In summary, there are good epidemiological data indicating that the true incidence of ASD now is likely to be of the order of 30-60 cases per 10,000, as compared with the original estimate of four per 10,000 made some four decades ago (Rutter 2004). Administrative data show massive increases over time in the rate of diagnosed ASD and it is clear that, in large part, this is because of the combination of better ascertainment and a broadening of the diagnostic concept, but a true rise over time in the incidence of ASD cannot be entirely ruled out. Despite strong claims made about the possible role of MMR in relation to the causation of autism, there is no convincing evidence in support of this hypothesis. In particular, the rate of ASD shows no particular association with either the stopping or stating of MMR and there has been no change over time in the pattern of association between ASD and either bowel disturbance or developmental regression. The evidence with respect to a possible association with Thimerosal, a preservative in some vaccines, is much more limited but, again, there is no supporting epidemiological evidence of a causal association. It remains possible that there has been a true rise in incidence because of some environmental risk factor, but, if so, it remains quite obscure as to what that factor might be.

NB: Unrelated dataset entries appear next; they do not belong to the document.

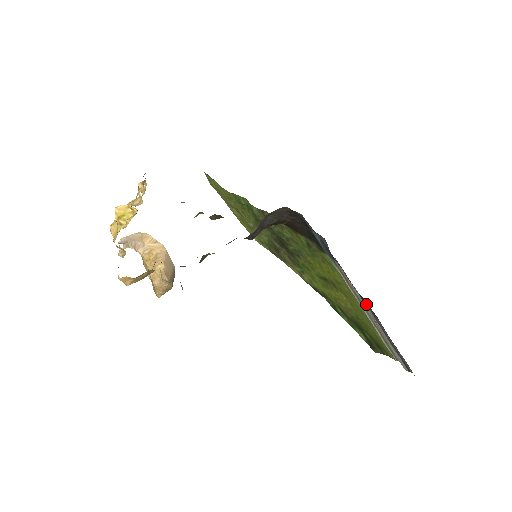
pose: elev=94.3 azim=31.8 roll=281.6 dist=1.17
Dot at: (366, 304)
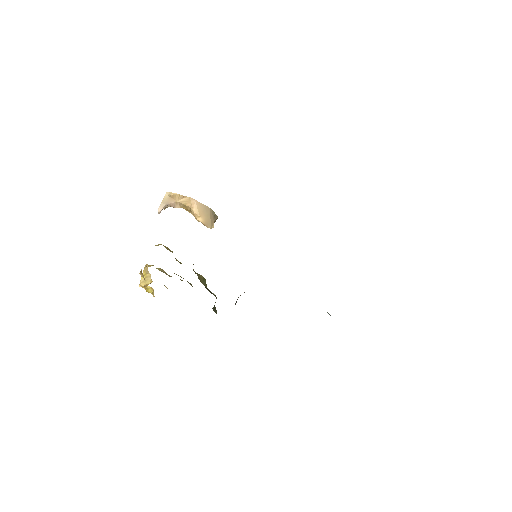
Dot at: occluded
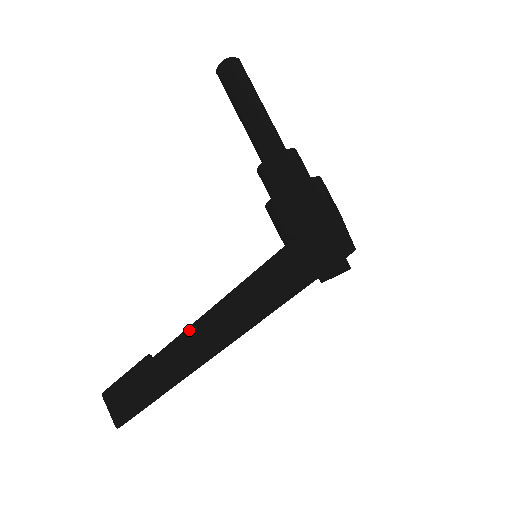
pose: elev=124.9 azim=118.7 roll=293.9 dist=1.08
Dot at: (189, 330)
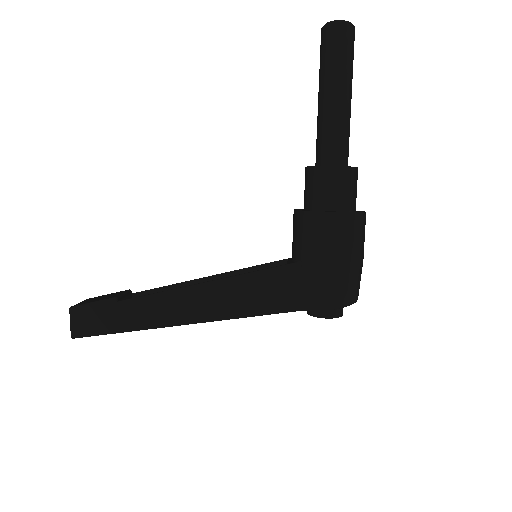
Dot at: (156, 296)
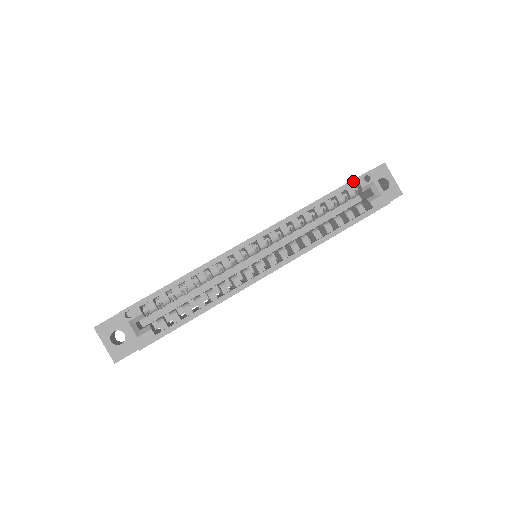
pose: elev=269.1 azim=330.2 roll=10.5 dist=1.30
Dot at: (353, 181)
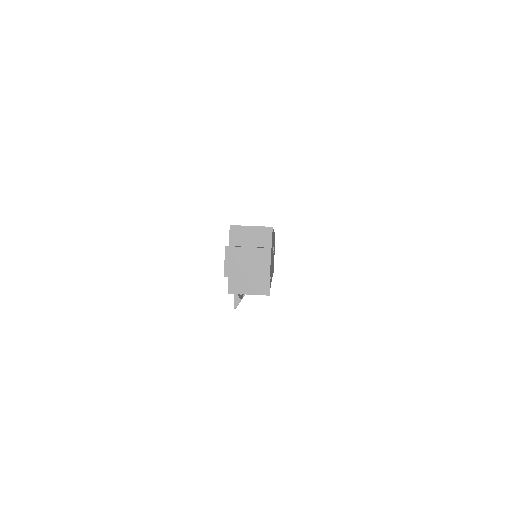
Dot at: occluded
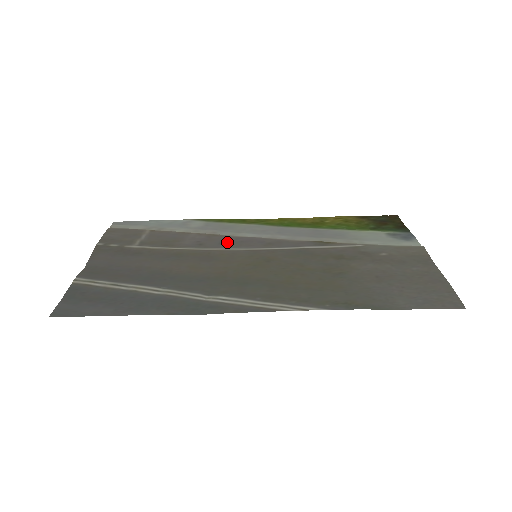
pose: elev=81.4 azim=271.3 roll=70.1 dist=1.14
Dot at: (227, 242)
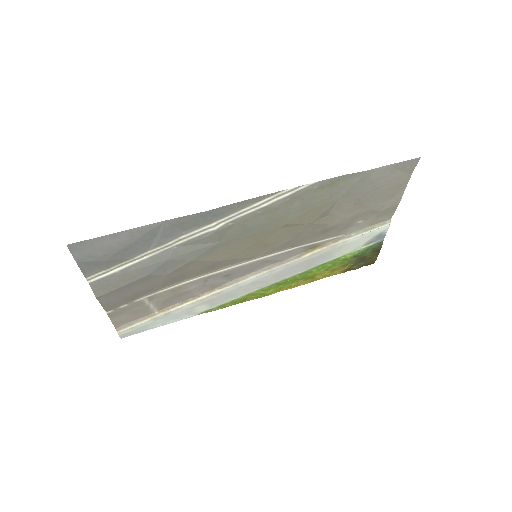
Dot at: (230, 275)
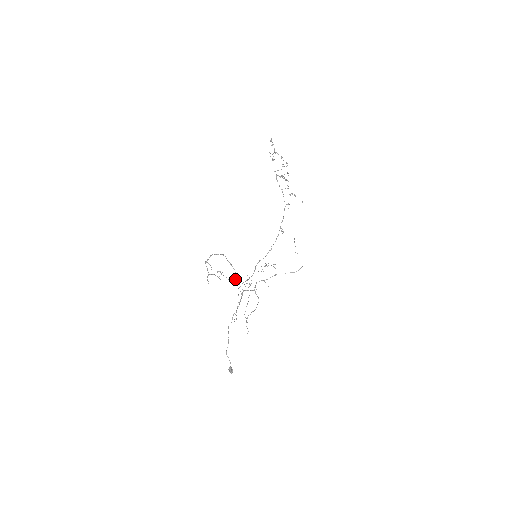
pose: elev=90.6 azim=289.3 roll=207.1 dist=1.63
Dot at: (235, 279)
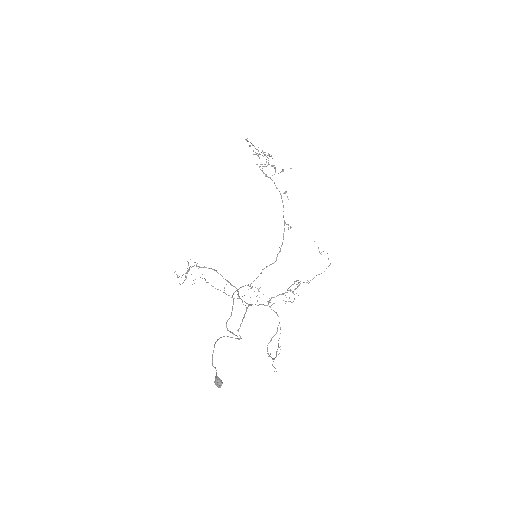
Dot at: occluded
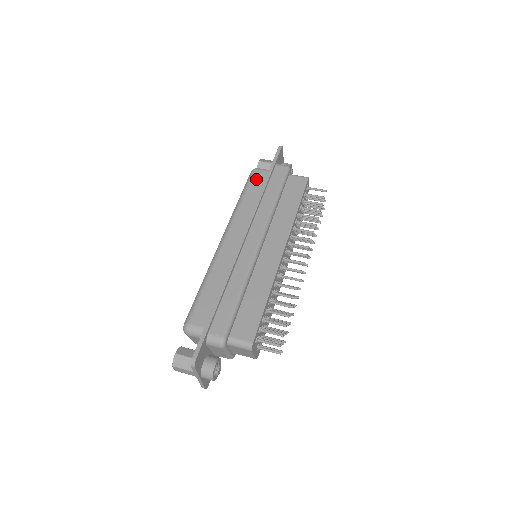
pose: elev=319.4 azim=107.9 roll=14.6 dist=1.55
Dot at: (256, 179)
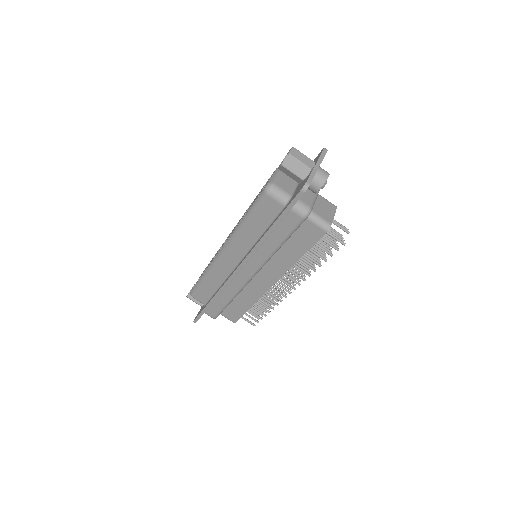
Dot at: (265, 209)
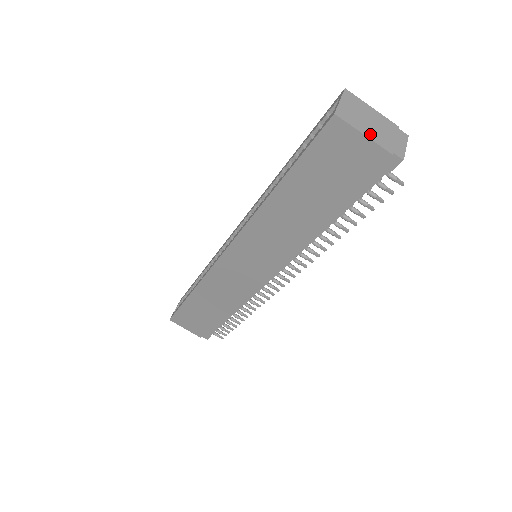
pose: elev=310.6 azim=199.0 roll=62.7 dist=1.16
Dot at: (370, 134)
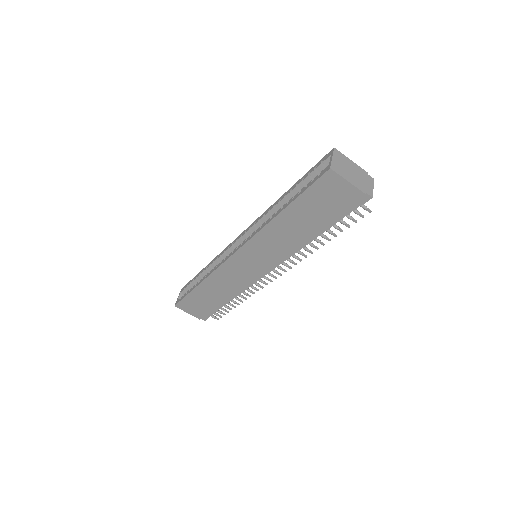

The genetic evidence is clear cut that ASD are multifactorial conditions caused by multiple genes and some, as yet to be identified, non-genetic factors. The genetic factors that underlie ASD are likely to be heterogeneous, but it remains unclear whether that heterogeneity is indexed by clinical features and, if it is, which they are. The evidence is also clear-cut that the genetic liability to ASD involves a broader phenotype that extends well beyond the traditional diagnosis of a handicapping condition of autism. However, it is significant that the broader phenotype does not seem to be associated with either epilepsy or ID and very little is known on the factors, genetic or non-genetic, that are implicated in the transition from the milder broader phenotype to a seriously handicapping disorder.
Epidemiological findings have been helpful in both ruling in and ruling out various postulated causal influences, and they will continue to be formative in that connection. Nevertheless, it is evident that progress is going to be crucially dependent on the combination and integration of epidemiology with more basic science-laboratory studies.